Eskom is paying for the sins of past executives: De Ruyter

Andisiwe Makinana Political correspondent
Outgoing Eskom CEO Andre de Ruyter blamed many of its problems on 'my somewhat less than illustrious predecessors' when he appeared before Scopa on Tuesday. File photo.
Outgoing Eskom CEO Andre de Ruyter blamed many of its problems on 'my somewhat less than illustrious predecessors' when he appeared before Scopa on Tuesday. File photo.
Image: Deon Raath

Eskom boss Andre de Ruyter has blamed previous government administrations and executives for the rolling blackouts, saying the power utility was paying for the sins of the past.

On the other hand, Eskom bosses say they are aiming to improve Eskom's energy availability factor (EAF) from the current 58% to 65% by the end of March 2024, and 70% by the end of March 2025.

Eskom's leadership was appearing before parliament’s standing committee on public accounts (Scopa) on Tuesday, as the country endures months of the most crippling outages. 

The utility’s chair, Mpho Makwana, said the target was to recover 1,862MW in 2023 and 6,000MW in the next 24 months with an intensified effort at the top six power stations.

“It is in this context that we are here this morning, a context in which we feel we are making breakthroughs,” he said.

De Ruyter said while they appreciate the extreme frustration caused to many South Africans by load-shedding, the damage to the economy and the impatience with finding urgent solutions, it was fair to point out that the current situation was not a new development.

He traced it back to 1998 when an energy white paper recorded that Eskom was asking for new capacity to be added urgently.

“In its wisdom, government at the time disagreed and said it had other priorities and that the money required to add new capacity should be allocated to other needs.

“We then had no option but to create virtual capacity — by deferring maintenance, postponing midlife refurbishments and by running our plants harder than the international norm would indicate.”

De Ruyter said there was a deliberate decision to neglect maintenance to create capacity, to prevent load-shedding.

In 2010, for instance, during the Soccer World Cup Eskom managed to keep the lights on by deferring maintenance and by running the plants harder than it was technically responsible to do, he said.

“So a political decision was made, and it was executed, but deferring maintenance is like borrowing from the future. You take a loan, and eventually when the maintenance falls due, the interest rate that you pay is extortionate.

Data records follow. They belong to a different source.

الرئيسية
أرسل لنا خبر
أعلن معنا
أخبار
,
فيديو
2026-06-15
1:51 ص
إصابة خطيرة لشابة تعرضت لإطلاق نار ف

“It’s like deferring the servicing of your car. Instead of regularly servicing it, you run it until it breaks, and then the cost of repairing that car is significantly higher than the accumulated cost of services that you would have paid.

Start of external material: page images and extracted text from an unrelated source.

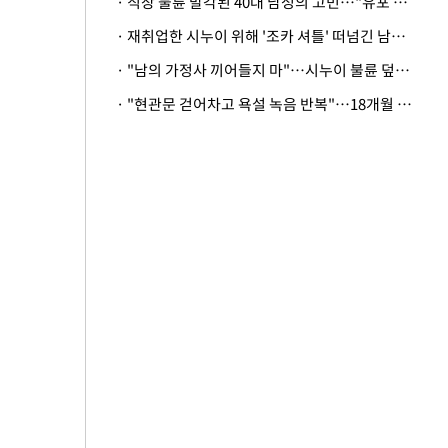
· 직장 불륜 발각된 40대 남성의 고민…"유포 동료 명예훼손·협박죄 고소 가능할까"
· 재취업한 시누이 위해 '조카 셔틀' 떠넘긴 남편…아내 "난 못한다"
· "남의 가정사 끼어들지 마"…시누이 불륜 덮으려는 남편에 억울한 아내
· "현관문 걷어차고 욕설 녹음 반복"…18개월 아기 키우는 집 뒤흔든 '앞집의 비극'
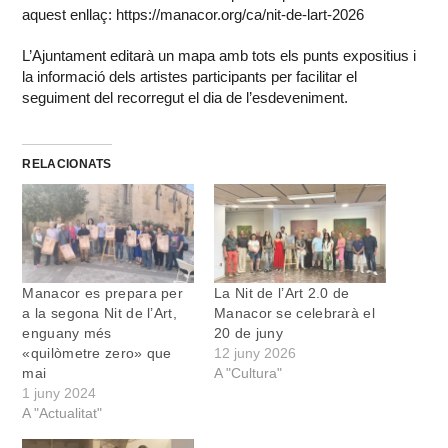
aquest enllaç: https://manacor.org/ca/nit-de-lart-2026
L’Ajuntament editarà un mapa amb tots els punts expositius i
la informació dels artistes participants per facilitar el
seguiment del recorregut el dia de l’esdeveniment.
RELACIONATS
Manacor es prepara per
La Nit de l’Art 2.0 de
a la segona Nit de l’Art,
Manacor se celebrarà el
enguany més
20 de juny
«quilòmetre zero» que
12 juny 2026
mai
A "Cultura"
1 juny 2024
A "Actualitat"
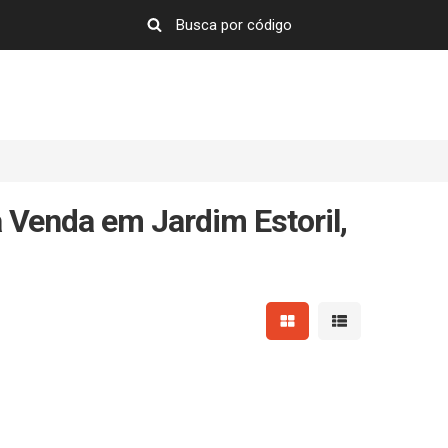
 Venda em Jardim Estoril,
Mostrar resultados em 
Mostrar resultad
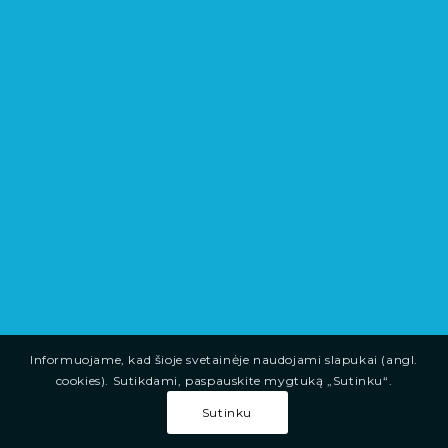
Informuojame, kad šioje svetainėje naudojami slapukai (angl.
cookies). Sutikdami, paspauskite mygtuką „Sutinku“.
Sutinku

“So this is the situation we are in today; we are paying for the sins of the past.”

De Ruyter, serving notice after his resignation last month, also slated former Eskom bosses for refusing to sign agreements with independent power producers (IPPs).

“In 2014, my somewhat less than illustrious predecessors refused to sign purchase agreements with IPPs on the grounds that this would not be in the interest of Eskom.”

He said calculations done by energy experts have indicated that as much as 95% of load-shedding today could have been avoided if those contracts had been signed.

“These are hypothetical arguments, and some other experts with other agendas differ from those calculations. but suffice to say that if we had additional capacity today, load-shedding would definitely have been less. So those decisions were wrong.”

Eskom is hoping to add 1,862MW to the grid by end-March this year, which is more or less equivalent to two stages of load-shedding. It further intends to add 6,000MW in the next 24 months.

De Ruyter said it was difficult to say when exactly load-shedding would end but could say “the risk of load-shedding will diminish in the next 18 months”.